■ WHAT TO PRODUCE
Render the material starting at the line containing "collection date as typed: 03" and ending at the line containing "collector number: 3000", both included, as a Markdown table with the columns Row and Catalog line. Number each line in order and leave out blank lines.

■ DATASET RECORDS
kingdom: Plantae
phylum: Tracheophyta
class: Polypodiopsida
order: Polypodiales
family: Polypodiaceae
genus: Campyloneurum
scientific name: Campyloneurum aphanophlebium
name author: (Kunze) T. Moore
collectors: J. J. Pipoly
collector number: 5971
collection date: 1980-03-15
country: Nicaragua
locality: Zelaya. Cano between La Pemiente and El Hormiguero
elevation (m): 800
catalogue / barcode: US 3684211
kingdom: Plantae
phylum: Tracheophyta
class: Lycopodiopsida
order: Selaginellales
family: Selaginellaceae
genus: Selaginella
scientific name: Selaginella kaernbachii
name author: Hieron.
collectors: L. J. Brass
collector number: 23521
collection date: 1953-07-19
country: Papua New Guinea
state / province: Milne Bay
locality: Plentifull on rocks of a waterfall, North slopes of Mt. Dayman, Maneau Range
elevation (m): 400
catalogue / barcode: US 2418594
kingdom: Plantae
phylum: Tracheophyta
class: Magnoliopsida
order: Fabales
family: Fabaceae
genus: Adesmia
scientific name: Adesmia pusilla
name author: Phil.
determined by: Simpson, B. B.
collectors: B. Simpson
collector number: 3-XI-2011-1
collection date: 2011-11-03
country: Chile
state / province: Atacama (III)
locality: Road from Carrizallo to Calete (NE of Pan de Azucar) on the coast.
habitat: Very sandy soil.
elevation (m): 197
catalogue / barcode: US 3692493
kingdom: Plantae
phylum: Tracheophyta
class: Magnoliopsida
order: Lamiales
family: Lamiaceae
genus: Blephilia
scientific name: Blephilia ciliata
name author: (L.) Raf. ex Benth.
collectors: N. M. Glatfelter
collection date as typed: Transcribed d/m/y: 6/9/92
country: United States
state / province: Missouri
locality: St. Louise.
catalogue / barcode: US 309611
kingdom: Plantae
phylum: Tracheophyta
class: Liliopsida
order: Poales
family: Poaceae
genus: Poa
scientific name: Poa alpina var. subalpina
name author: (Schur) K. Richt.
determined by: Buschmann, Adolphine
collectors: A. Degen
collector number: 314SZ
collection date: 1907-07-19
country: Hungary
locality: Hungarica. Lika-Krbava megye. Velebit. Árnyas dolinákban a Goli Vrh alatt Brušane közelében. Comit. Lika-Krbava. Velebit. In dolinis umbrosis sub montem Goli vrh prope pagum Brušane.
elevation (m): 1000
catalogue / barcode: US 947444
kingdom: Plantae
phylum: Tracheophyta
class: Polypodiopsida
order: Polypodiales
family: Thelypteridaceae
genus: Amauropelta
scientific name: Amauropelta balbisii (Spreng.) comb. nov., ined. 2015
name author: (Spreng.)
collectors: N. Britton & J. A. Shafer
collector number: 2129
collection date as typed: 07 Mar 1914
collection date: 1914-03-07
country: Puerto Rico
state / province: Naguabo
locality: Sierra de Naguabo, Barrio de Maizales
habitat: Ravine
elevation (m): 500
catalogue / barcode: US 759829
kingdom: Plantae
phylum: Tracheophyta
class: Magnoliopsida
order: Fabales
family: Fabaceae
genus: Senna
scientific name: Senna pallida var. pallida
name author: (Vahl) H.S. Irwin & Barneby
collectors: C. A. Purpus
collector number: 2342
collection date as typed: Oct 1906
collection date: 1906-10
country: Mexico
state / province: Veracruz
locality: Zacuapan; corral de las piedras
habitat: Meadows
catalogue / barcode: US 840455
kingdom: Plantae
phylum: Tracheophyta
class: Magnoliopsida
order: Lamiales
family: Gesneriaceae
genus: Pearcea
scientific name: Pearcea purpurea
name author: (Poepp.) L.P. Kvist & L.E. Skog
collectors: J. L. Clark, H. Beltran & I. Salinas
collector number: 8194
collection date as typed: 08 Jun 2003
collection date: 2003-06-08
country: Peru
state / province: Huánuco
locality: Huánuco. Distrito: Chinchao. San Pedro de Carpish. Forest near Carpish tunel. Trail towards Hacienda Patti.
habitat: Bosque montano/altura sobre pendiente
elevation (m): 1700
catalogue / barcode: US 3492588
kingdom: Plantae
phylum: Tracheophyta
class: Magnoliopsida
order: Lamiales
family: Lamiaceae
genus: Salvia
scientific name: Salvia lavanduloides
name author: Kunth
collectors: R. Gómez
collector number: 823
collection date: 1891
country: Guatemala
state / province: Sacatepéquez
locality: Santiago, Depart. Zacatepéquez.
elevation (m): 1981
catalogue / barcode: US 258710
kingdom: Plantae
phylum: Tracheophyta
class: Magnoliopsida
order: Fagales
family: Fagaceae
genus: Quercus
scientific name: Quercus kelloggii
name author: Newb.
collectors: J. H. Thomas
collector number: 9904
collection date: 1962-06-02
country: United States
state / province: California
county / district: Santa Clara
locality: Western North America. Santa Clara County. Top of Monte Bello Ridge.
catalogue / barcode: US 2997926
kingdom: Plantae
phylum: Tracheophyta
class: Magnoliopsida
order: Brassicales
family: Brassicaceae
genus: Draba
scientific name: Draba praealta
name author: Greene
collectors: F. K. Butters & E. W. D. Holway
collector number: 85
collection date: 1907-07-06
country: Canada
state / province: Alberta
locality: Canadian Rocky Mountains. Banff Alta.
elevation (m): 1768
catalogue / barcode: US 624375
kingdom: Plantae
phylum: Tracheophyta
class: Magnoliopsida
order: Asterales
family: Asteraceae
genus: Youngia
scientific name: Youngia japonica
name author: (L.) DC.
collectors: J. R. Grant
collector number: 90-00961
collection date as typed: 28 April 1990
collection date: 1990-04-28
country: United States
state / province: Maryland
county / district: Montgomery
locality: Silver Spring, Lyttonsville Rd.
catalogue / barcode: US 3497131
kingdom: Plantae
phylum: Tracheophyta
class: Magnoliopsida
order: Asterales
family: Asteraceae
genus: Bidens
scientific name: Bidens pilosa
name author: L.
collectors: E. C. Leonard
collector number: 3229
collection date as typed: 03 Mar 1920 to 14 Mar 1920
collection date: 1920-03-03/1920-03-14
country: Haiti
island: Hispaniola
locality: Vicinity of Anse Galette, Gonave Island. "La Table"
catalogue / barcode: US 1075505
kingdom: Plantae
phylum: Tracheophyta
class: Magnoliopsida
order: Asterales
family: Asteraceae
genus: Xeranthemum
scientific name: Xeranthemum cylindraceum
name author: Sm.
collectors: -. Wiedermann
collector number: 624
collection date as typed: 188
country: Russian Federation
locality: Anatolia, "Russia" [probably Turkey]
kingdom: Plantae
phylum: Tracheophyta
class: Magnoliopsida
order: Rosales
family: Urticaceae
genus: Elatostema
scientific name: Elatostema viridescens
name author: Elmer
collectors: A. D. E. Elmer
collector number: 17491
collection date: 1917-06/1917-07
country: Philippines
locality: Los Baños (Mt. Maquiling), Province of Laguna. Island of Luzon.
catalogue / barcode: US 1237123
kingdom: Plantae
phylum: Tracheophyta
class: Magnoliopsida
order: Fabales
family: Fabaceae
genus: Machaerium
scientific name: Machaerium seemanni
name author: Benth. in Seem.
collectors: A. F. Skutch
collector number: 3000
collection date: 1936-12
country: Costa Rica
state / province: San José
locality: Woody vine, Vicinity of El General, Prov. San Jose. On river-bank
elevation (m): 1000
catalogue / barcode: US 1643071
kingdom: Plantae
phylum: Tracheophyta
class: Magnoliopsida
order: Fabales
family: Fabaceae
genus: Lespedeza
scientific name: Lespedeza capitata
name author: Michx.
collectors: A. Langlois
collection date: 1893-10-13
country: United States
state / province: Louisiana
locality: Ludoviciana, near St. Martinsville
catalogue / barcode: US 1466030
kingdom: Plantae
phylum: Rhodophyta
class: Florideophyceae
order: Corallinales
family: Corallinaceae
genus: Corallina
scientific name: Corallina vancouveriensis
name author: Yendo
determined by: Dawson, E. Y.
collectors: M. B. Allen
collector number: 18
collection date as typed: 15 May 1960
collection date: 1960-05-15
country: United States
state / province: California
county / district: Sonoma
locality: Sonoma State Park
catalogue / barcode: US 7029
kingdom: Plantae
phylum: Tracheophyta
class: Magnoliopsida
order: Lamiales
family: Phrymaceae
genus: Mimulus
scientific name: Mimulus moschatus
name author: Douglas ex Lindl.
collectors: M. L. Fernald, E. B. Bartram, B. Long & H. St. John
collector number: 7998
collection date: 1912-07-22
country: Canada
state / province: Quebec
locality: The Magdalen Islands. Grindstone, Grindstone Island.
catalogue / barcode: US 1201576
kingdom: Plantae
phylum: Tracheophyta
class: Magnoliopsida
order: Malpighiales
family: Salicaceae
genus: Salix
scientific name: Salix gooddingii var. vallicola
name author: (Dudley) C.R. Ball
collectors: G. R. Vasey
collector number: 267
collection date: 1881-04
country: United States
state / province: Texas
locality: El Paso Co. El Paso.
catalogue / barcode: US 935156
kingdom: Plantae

■ RESPONSE
| Row | Catalog line |
|---|---|
| 1 | collection date as typed: 03 Mar 1920 to 14 Mar 1920 |
| 2 | collection date: 1920-03-03/1920-03-14 |
| 3 | country: Haiti |
| 4 | island: Hispaniola |
| 5 | locality: Vicinity of Anse Galette, Gonave Island. "La Table" |
| 6 | catalogue / barcode: US 1075505 |
| 7 | kingdom: Plantae |
| 8 | phylum: Tracheophyta |
| 9 | class: Magnoliopsida |
| 10 | order: Asterales |
| 11 | family: Asteraceae |
| 12 | genus: Xeranthemum |
| 13 | scientific name: Xeranthemum cylindraceum |
| 14 | name author: Sm. |
| 15 | collectors: -. Wiedermann |
| 16 | collector number: 624 |
| 17 | collection date as typed: 188 |
| 18 | country: Russian Federation |
| 19 | locality: Anatolia, "Russia" [probably Turkey] |
| 20 | kingdom: Plantae |
| 21 | phylum: Tracheophyta |
| 22 | class: Magnoliopsida |
| 23 | order: Rosales |
| 24 | family: Urticaceae |
| 25 | genus: Elatostema |
| 26 | scientific name: Elatostema viridescens |
| 27 | name author: Elmer |
| 28 | collectors: A. D. E. Elmer |
| 29 | collector number: 17491 |
| 30 | collection date: 1917-06/1917-07 |
| 31 | country: Philippines |
| 32 | locality: Los Baños (Mt. Maquiling), Province of Laguna. Island of Luzon. |
| 33 | catalogue / barcode: US 1237123 |
| 34 | kingdom: Plantae |
| 35 | phylum: Tracheophyta |
| 36 | class: Magnoliopsida |
| 37 | order: Fabales |
| 38 | family: Fabaceae |
| 39 | genus: Machaerium |
| 40 | scientific name: Machaerium seemanni |
| 41 | name author: Benth. in Seem. |
| 42 | collectors: A. F. Skutch |
| 43 | collector number: 3000 |